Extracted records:
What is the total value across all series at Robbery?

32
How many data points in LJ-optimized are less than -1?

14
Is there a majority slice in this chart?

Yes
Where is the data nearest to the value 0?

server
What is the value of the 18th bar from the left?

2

◆ **What is being asked**
Present the lines of the material as a numbered list, dropping the blank lines.

◆ **Your solution**
1. What is the total value across all series at Robbery?
2. 32
3. How many data points in LJ-optimized are less than -1?
4. 14
5. Is there a majority slice in this chart?
6. Yes
7. Where is the data nearest to the value 0?
8. server
9. What is the value of the 18th bar from the left?
10. 2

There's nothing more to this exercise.